# anybody been to f.s. forums lately?



## mark_gardner (Mar 18, 2009)

let me fore warn you.... it sucks!! what have they done  hopefully the bugs will be worked out but for the time being ....IT SUCKS !!!


----------



## tom_in_orl (Dec 9, 2006)

I tried the password reset function and it didn't work for me.


----------



## iMacattack (Dec 11, 2006)

Tell everyone to come here...


----------



## paint it black (Nov 3, 2007)

Seriously.
The new system they're using is complete garbage.
All the information is old from April, I cannot change my signature (which happens to be the microskiff.com logo ;D) .
I tried changing it because they had previously erased it from my sig and sent me an i.m. saying it was not allowed even though I had it on there for months. 

Then I tried uploading my avatar and it repeatedly says that the "path is not writable".

They tried pulling that stunt months ago and couldn't figure it out.
So they had put the old forums back up because all of the complaints.
They had originally said it was just a temporary thing until they got the new system worked out.
But it appears as if they still haven't gotten it worked out.


----------



## iMacattack (Dec 11, 2006)

Please don't take this the wrong way, but your complaints will go further over there than here.  

Cheers


----------



## cantcatchsquat (Jun 16, 2008)

im staying here till they get things fixed over there


----------



## HialeahAngler (Dec 18, 2008)

I was banned on Monday. Now they are doing the transition and I'm not banned anymore. Yeeeeehaaaw! lmao.


----------



## paint it black (Nov 3, 2007)

> I was banned on Monday. Now they are doing the transition and I'm not banned anymore. Yeeeeehaaaw!  lmao.


lol!

What the heck were you banned for?
And was it a total ban or just the temporary one like the last time you were banned? lol


----------



## Gramps (Nov 1, 2007)

Meh, I'm not a fan of the FS Forum's anyhow. Too much macheesemo and "who's is bigger" over there for me.
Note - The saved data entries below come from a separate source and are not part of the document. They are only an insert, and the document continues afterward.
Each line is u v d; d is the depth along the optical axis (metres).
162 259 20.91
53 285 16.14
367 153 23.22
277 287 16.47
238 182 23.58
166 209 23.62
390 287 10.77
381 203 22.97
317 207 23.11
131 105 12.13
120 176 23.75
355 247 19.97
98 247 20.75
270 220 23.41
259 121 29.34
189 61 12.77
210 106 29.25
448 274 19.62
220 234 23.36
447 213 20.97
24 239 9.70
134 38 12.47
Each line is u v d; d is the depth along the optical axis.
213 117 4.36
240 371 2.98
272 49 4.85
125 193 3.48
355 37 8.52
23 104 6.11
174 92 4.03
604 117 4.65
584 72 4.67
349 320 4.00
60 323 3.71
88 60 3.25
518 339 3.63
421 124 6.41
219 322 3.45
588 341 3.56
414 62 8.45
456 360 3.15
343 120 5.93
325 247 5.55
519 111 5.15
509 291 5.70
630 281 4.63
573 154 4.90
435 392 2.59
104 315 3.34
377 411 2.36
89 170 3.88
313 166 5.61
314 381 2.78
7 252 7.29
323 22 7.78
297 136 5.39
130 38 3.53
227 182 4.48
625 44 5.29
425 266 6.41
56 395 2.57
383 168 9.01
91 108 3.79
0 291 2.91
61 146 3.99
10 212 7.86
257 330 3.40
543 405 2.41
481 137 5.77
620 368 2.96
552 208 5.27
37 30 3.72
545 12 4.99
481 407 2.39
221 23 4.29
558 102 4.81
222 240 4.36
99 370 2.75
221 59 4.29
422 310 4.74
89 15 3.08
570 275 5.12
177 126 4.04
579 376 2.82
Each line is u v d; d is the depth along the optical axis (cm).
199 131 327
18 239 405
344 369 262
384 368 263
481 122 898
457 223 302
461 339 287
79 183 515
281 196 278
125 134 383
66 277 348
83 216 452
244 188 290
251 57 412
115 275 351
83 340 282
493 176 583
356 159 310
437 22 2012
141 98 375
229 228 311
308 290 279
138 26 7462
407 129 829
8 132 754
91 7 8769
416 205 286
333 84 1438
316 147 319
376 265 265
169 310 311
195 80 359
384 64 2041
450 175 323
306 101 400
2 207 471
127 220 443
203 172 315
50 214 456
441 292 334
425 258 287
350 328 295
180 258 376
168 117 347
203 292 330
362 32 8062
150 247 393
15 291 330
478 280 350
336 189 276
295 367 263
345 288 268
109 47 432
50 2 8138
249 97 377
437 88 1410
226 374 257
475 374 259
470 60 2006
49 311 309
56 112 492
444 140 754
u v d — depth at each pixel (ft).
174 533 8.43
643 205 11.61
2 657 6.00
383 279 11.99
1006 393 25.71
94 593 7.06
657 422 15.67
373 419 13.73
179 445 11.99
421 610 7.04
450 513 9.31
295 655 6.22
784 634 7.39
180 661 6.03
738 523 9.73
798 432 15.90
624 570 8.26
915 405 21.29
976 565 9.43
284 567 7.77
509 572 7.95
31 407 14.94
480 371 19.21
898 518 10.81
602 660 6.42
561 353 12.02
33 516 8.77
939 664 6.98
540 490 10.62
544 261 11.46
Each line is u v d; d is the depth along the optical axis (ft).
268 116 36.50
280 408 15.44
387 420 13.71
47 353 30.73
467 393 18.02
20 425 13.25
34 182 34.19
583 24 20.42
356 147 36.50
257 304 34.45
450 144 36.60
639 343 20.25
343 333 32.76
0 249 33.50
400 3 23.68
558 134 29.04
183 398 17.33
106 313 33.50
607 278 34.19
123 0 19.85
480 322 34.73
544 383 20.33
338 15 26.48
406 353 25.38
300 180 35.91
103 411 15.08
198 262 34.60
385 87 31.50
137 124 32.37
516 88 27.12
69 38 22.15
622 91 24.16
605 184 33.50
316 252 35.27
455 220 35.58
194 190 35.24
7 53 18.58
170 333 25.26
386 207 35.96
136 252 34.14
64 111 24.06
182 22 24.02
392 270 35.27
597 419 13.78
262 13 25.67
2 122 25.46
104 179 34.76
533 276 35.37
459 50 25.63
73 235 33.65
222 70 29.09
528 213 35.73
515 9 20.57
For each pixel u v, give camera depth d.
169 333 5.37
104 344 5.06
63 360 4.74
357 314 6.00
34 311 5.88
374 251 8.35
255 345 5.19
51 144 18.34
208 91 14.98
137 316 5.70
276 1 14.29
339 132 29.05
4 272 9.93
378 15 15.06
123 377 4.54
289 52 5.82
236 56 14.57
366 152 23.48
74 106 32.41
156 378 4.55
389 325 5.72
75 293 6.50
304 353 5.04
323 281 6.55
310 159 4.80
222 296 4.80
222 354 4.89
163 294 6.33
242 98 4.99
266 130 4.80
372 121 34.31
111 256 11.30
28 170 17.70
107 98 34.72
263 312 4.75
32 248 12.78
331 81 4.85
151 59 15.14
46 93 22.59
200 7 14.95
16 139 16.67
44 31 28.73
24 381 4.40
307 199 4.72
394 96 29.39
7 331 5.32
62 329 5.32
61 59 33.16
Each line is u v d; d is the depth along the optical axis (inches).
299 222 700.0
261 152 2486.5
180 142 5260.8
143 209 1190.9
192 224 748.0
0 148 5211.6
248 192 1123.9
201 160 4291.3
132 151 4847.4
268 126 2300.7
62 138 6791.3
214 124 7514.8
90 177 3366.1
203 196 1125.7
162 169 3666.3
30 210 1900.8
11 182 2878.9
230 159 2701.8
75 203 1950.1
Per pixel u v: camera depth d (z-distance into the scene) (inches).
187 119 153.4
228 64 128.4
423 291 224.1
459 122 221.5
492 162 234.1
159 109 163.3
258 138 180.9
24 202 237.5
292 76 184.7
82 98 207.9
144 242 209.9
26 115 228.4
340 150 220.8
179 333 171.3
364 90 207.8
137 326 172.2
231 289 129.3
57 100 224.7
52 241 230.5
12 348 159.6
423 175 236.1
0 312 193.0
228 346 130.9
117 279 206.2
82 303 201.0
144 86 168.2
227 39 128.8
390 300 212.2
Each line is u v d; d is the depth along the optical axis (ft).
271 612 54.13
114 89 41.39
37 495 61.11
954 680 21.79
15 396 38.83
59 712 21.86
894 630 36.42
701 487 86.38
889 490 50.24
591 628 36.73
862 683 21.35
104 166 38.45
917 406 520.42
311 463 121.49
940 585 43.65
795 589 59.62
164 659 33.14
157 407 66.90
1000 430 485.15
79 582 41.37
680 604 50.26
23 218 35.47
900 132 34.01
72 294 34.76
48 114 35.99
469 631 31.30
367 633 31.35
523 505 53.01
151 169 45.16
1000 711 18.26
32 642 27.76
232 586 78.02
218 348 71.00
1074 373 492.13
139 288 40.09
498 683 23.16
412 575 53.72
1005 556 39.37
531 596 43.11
Microskiff.com is what it's all about! ;D


----------



## HialeahAngler (Dec 18, 2008)

> > I was banned on Monday. Now they are doing the transition and I'm not banned anymore. Yeeeeehaaaw!  lmao.
> 
> 
> 
> ...


it temporary I think, lol. check this out:


you're not going to believe me. they were talking about Serena Williams in Off Topic, because of her recent rant on the court. Some of the guys made racist remarks (no problem), some posted watermelon smileys (no problem), others posted KFC gifs (no problem), one posted a close up of her junk (no problem), I say I want to Donkey Punch her, BANNED! wth? :

lol!


----------



## paint it black (Nov 3, 2007)

> > > I was banned on Monday. Now they are doing the transition and I'm not banned anymore. Yeeeeehaaaw!  lmao.
> >
> >
> >
> ...



Lol!

Yeah, some of their mods are a joke.
Others are pretty cool.

I like this site better.
One doesn't have to search through all the BS to find what one's looking for here.


----------



## Lex_Johnson (May 25, 2009)

> > > I was banned on Monday. Now they are doing the transition and I'm not banned anymore. Yeeeeehaaaw!  lmao.
> >
> >
> >
> ...



Dude you get banned weekly over there, lol ;D


----------



## deerfly (Mar 10, 2007)

I quit posting over there years ago. All I do any more is glance through the regional sections a week or so before I head out on a road trip to see who's catchin' what and where. There are some very knowledgeable guys that post over there though, its the rest of the tomato heads that I can't handle on a regular basis. 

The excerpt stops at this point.